REQUIREMENT
Copy out precisely the lines of the material that follows, beginning with the line containing "Identifications a month" and ending with its last line; exclude pictures.

THE DATA
────

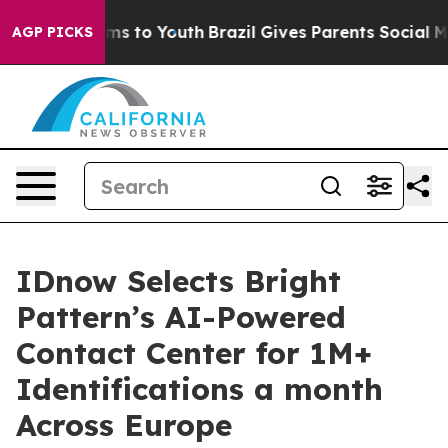
bate Harms to Youth
Brazil Gives Parents Social Media 
AGP PICKS
IDnow Selects Bright
Pattern’s AI-Powered
Contact Center for 1M+
Identifications a month
Across Europe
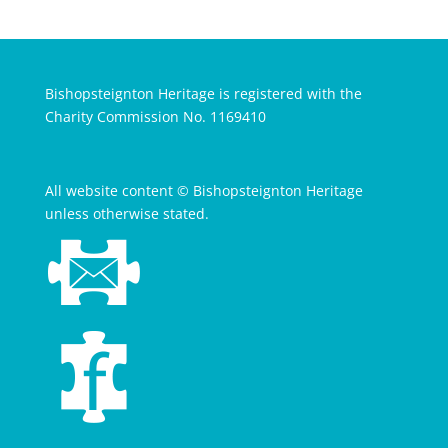
Bishopsteignton Heritage is registered with the
Charity Commission No. 1169410
All website content © Bishopsteignton Heritage
unless otherwise stated.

────

SOLUTION
Identifications a month
Across Europe
Bishopsteignton Heritage is registered with the
Charity Commission No. 1169410
All website content © Bishopsteignton Heritage
unless otherwise stated.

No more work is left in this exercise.